Caisse d’Épargne : Sowing uncertainty
User confidence suffers when a link is not a link.
The Site
Caisse d’Épargne, a leading French banking group, draws no distinction for visitors between linked and unlinked captions on the same page.
Caisse d’Épargne’s group site presents its senior management and executives on a single Managers page. The five members of the Management Board appear first, each listing consisting of a photograph captioned with the individual’s name, in red type, and job title or area of responsibility, in grey. Rolling over a name underscores it; clicking launches a pop-up window containing a short biography.

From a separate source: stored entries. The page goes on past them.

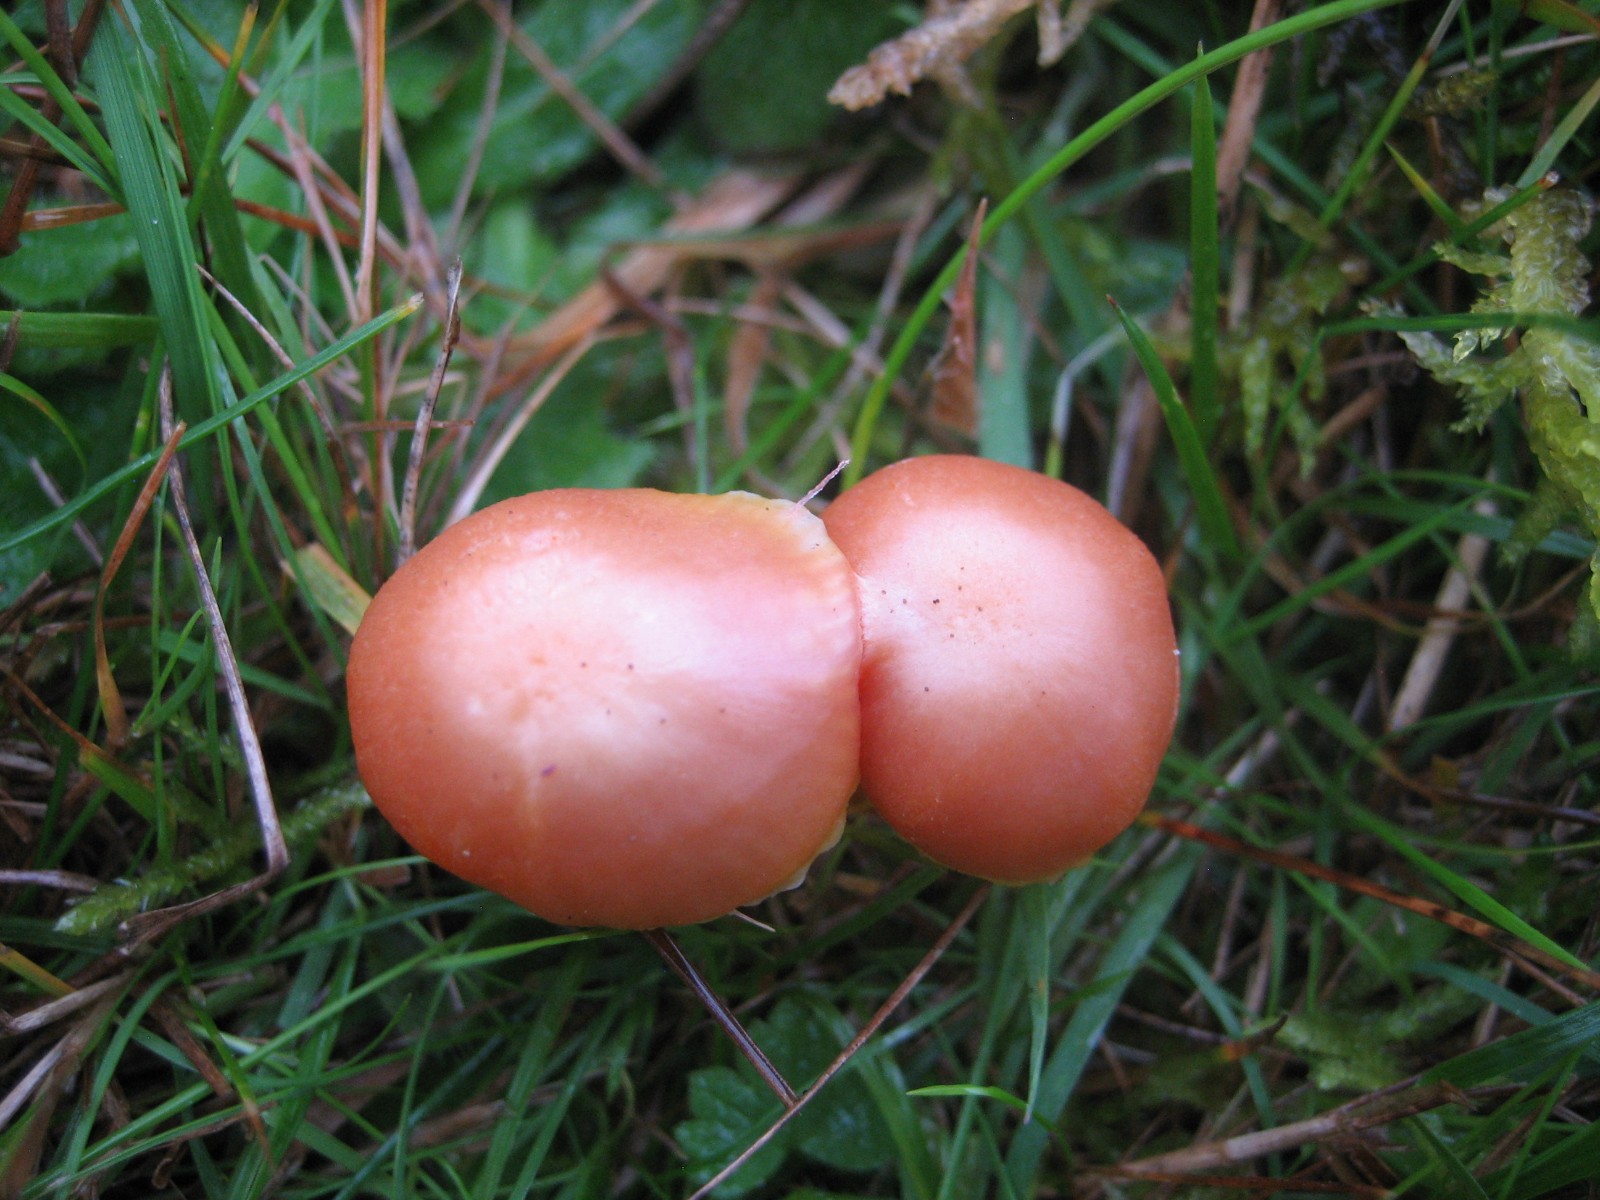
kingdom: Fungi
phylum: Basidiomycota
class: Agaricomycetes
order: Agaricales
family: Hygrophoraceae
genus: Hygrocybe
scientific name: Hygrocybe reidii
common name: honning-vokshat
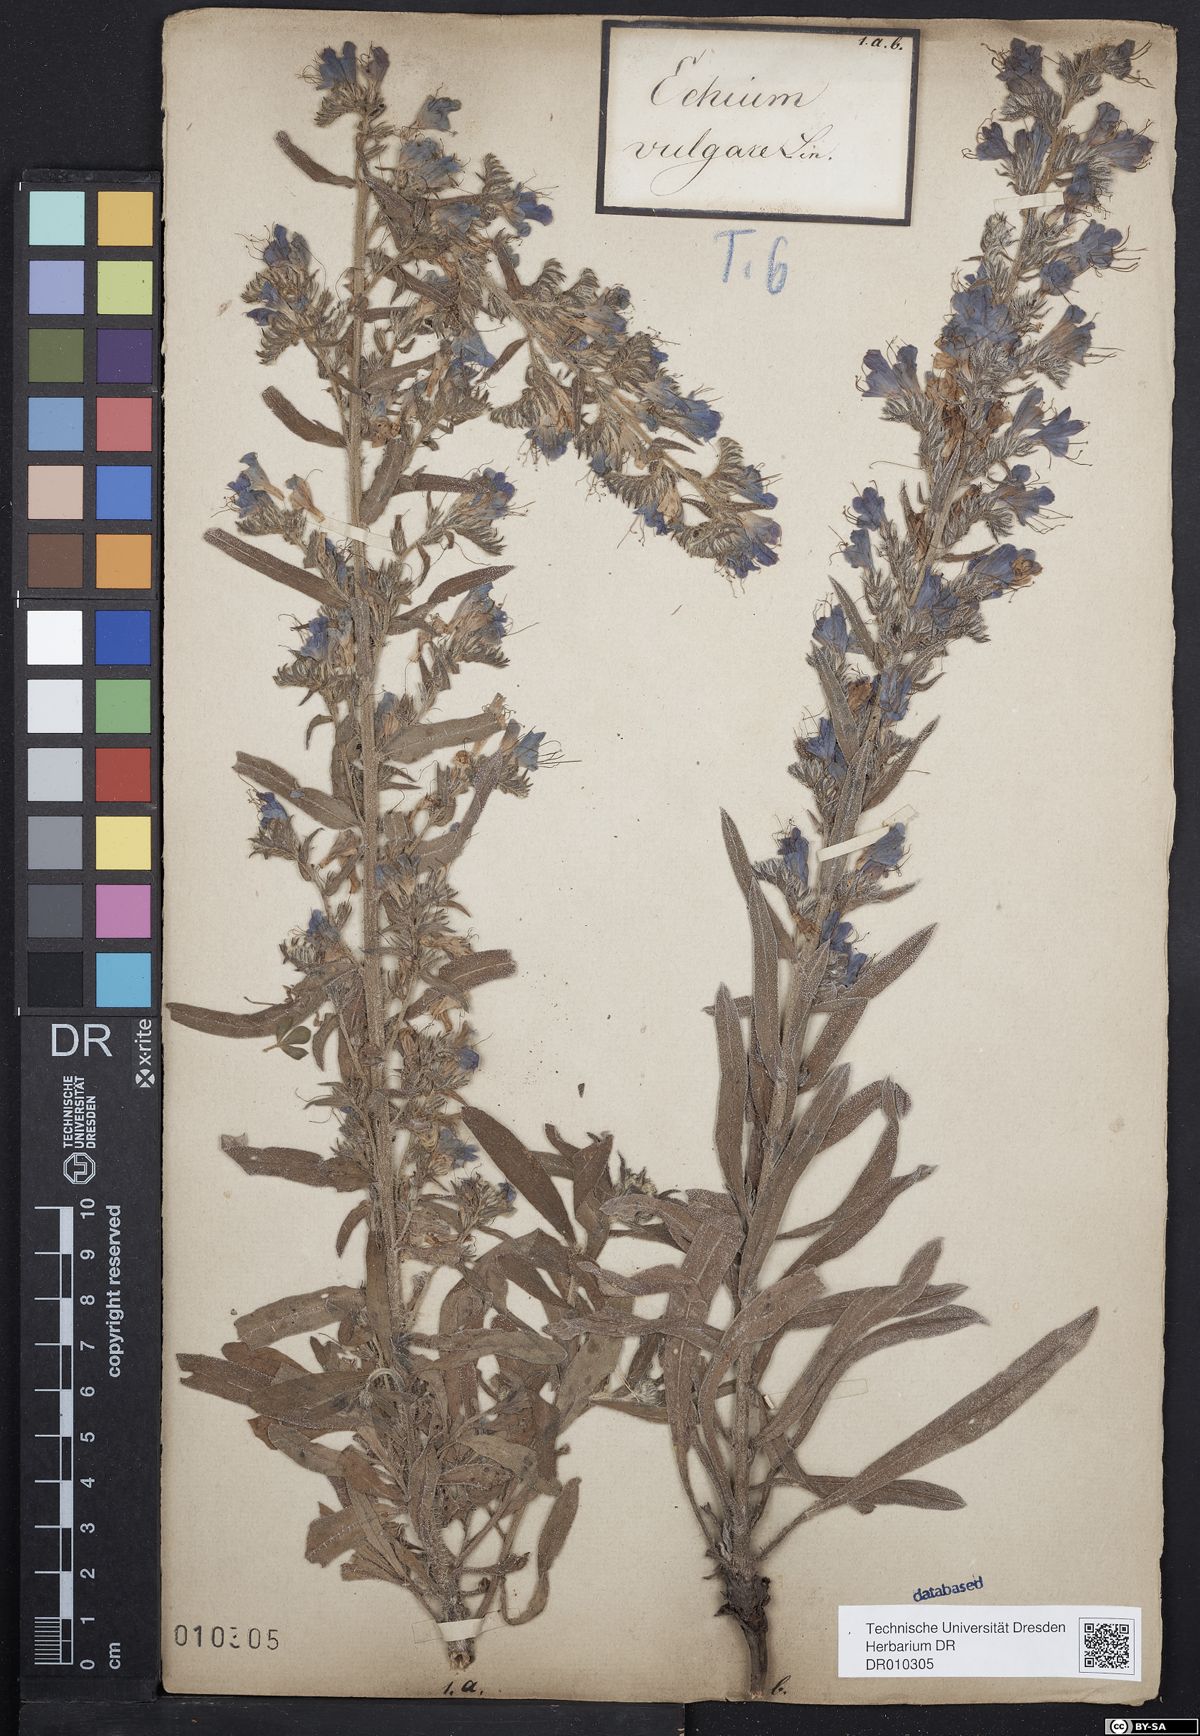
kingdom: Plantae
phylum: Tracheophyta
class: Magnoliopsida
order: Boraginales
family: Boraginaceae
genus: Echium
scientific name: Echium vulgare
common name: Common viper's bugloss
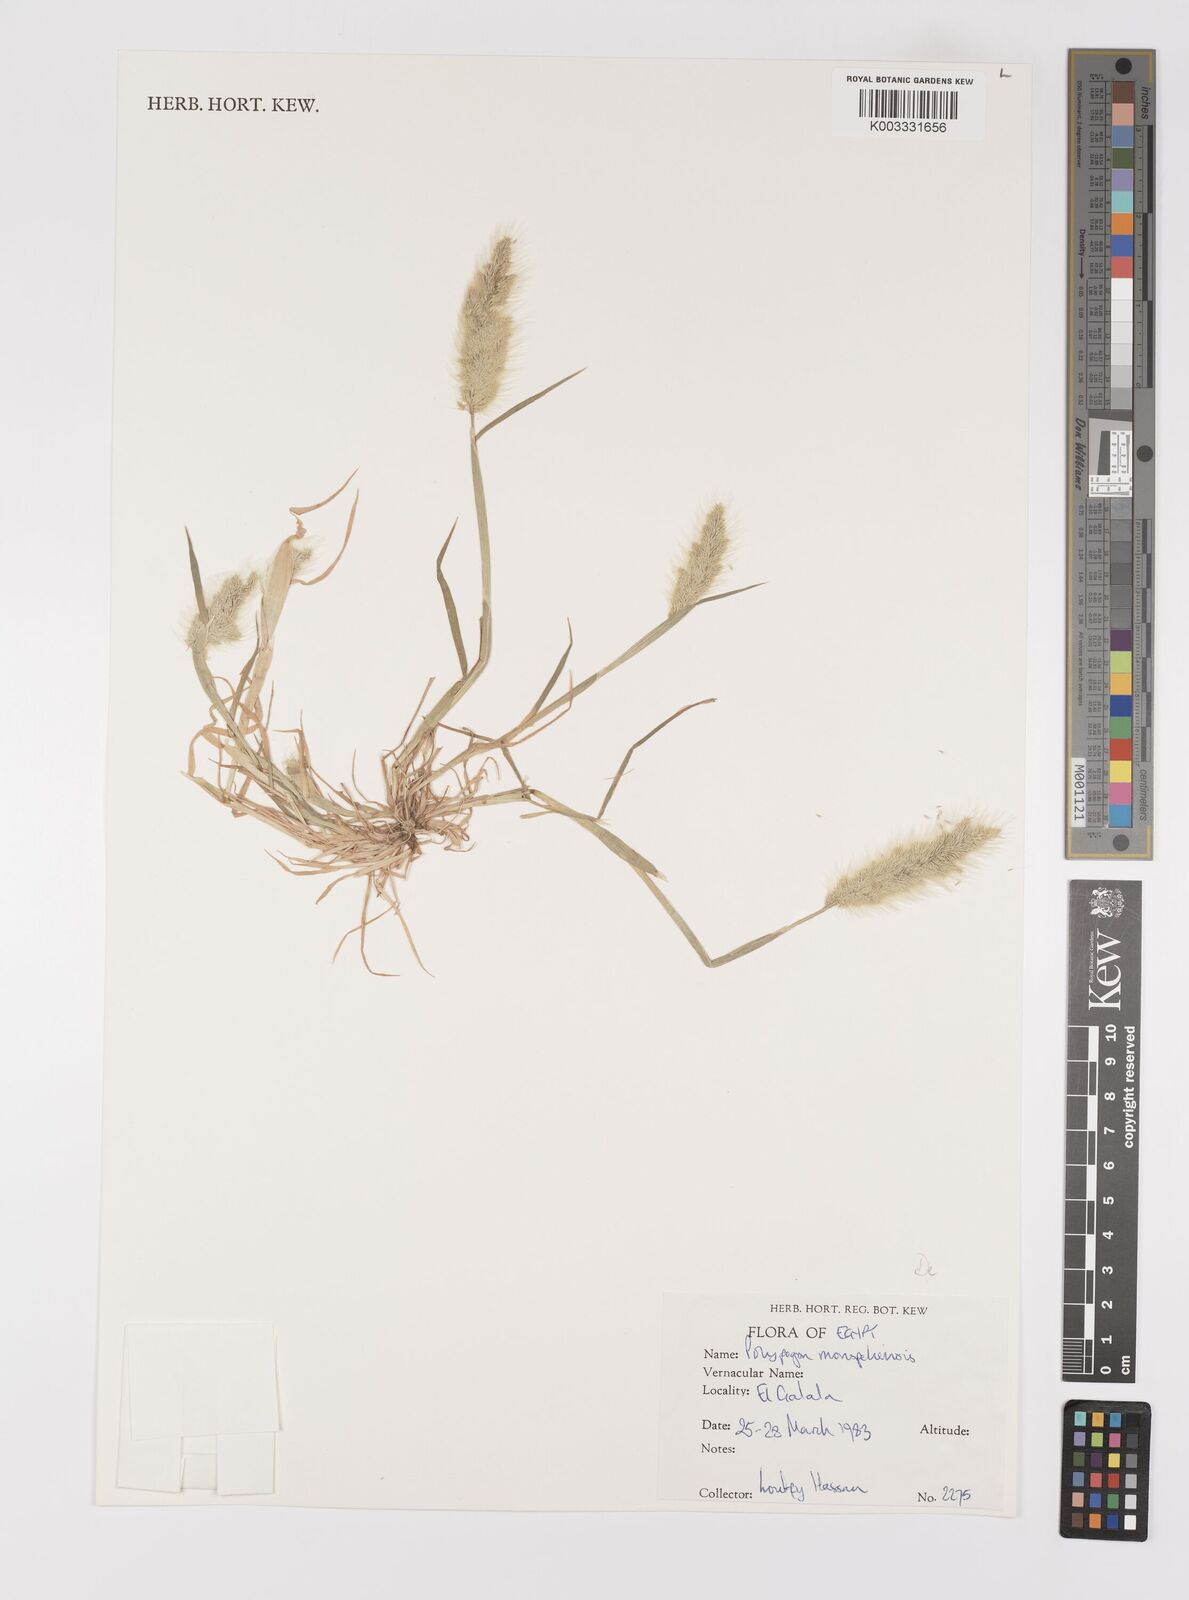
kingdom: Plantae
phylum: Tracheophyta
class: Liliopsida
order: Poales
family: Poaceae
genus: Polypogon
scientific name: Polypogon monspeliensis
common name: Annual rabbitsfoot grass
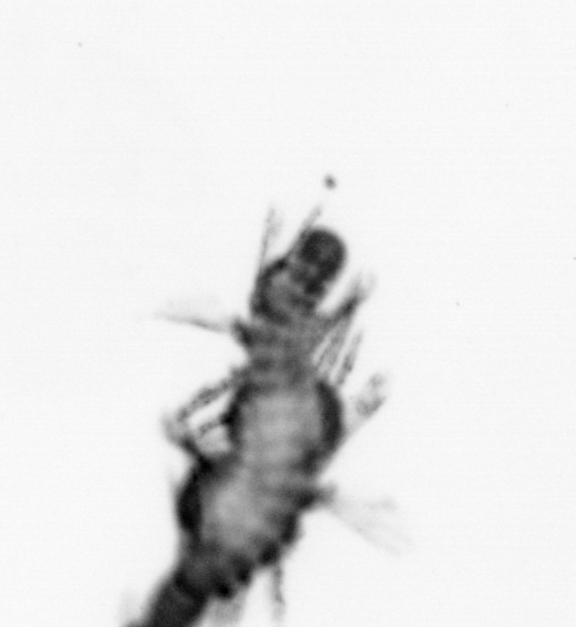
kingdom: Animalia
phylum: Annelida
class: Polychaeta
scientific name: Polychaeta
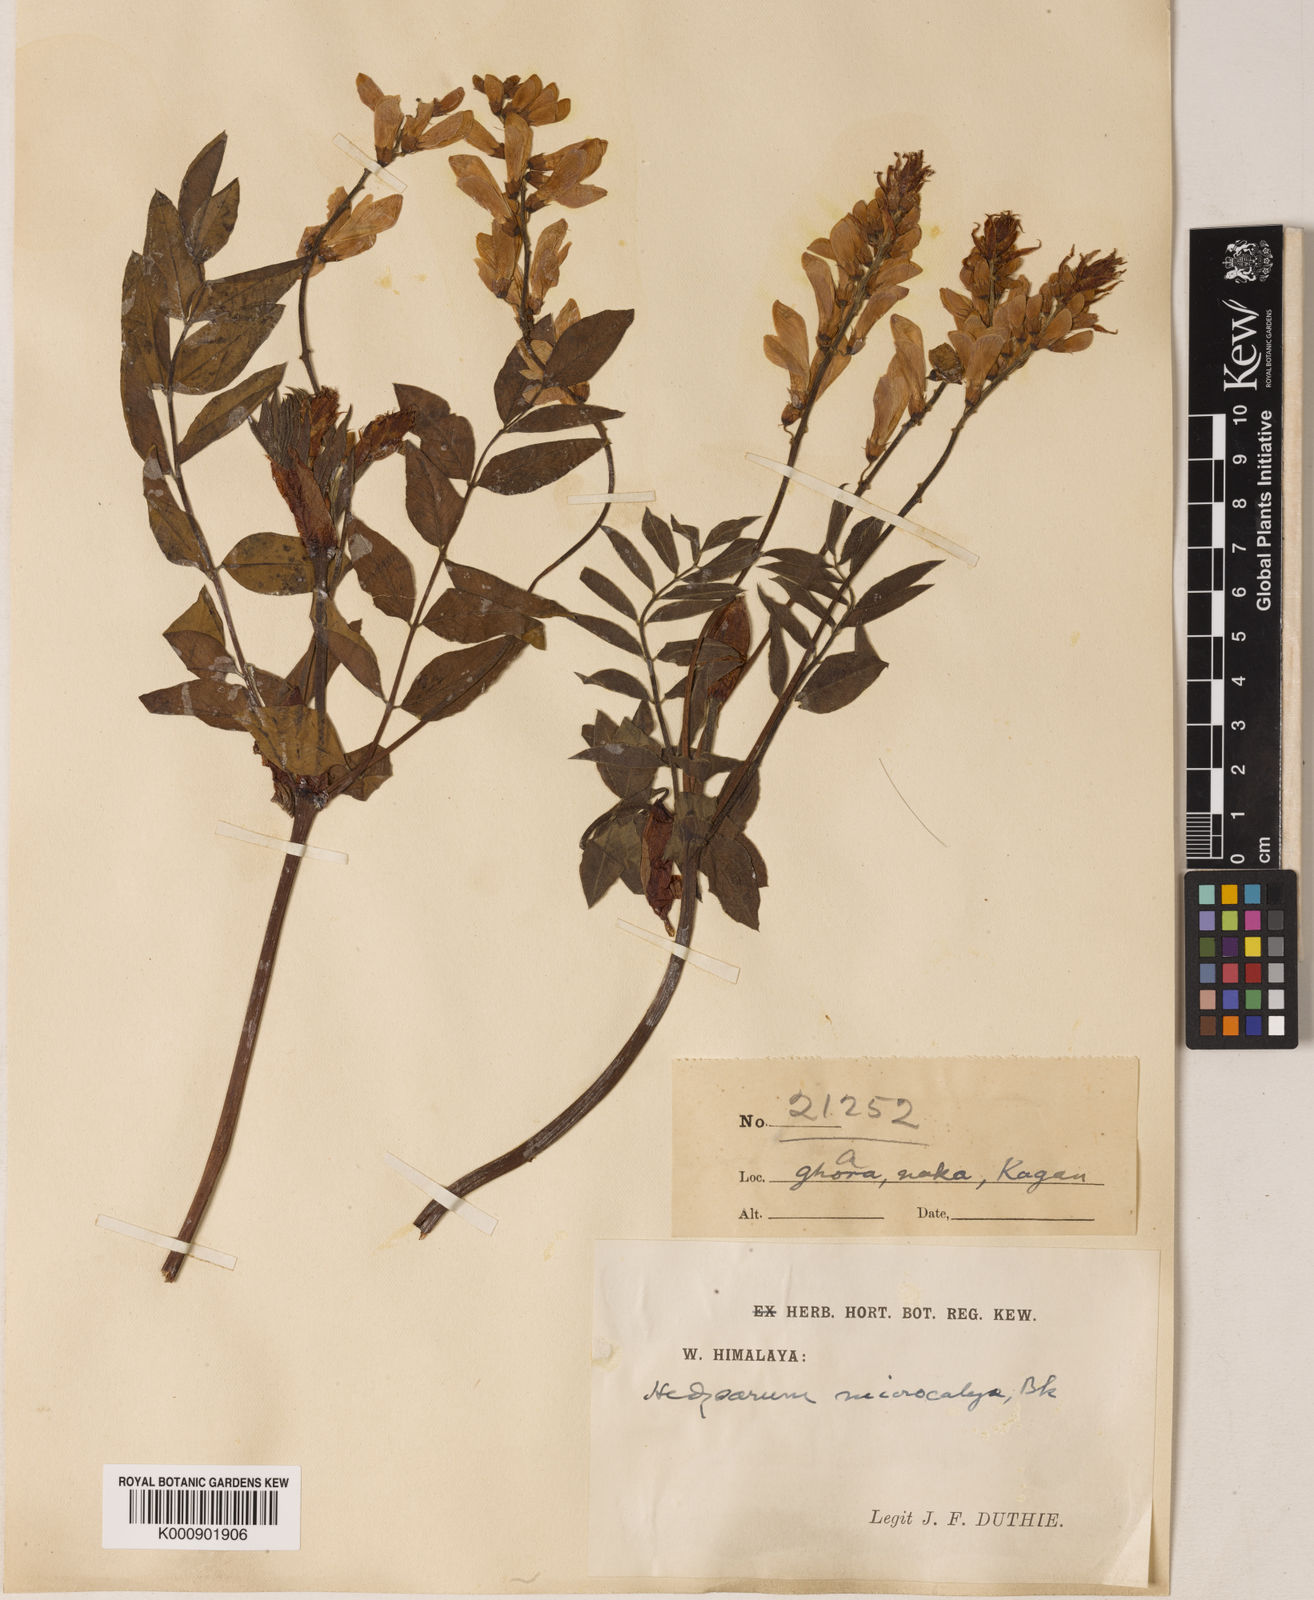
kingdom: Plantae
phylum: Tracheophyta
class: Magnoliopsida
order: Fabales
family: Fabaceae
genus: Hedysarum
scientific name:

Below these come the Supervisory Board; listings are similarly configured, though only the chairman is given a photograph. However, names are not linked; rolling over or clicking them has no effect. The breadcrumb trail at the top of the page also uses red type, but the only active link, Home Page, is underscored.
The Takeaway
Caisse d’Épargne risks undermining user confidence in the site by providing a different outcome to clicking headings that are visually identical and of seemingly equal status. Conventionality is not the issue, but consistency. There is nothing particularly unusual about Caisse d’Épargne’s linking of names or the selective provision of executive biographies – and even if its system were a little quirky, users are quick to learn. But the lack of predictability negates the advantage of familiarity (just as it would make learning customised navigation more difficult).
The underlying problem could well be one of design – too many underscored headings being deemed aesthetically unacceptable. If that stands in the way of usability, then someone is putting the cart before the horse. An acceptable alternative would be to change the colour of unlinked names to something more obviously neutral such as, in the context of the site, bold grey or purple.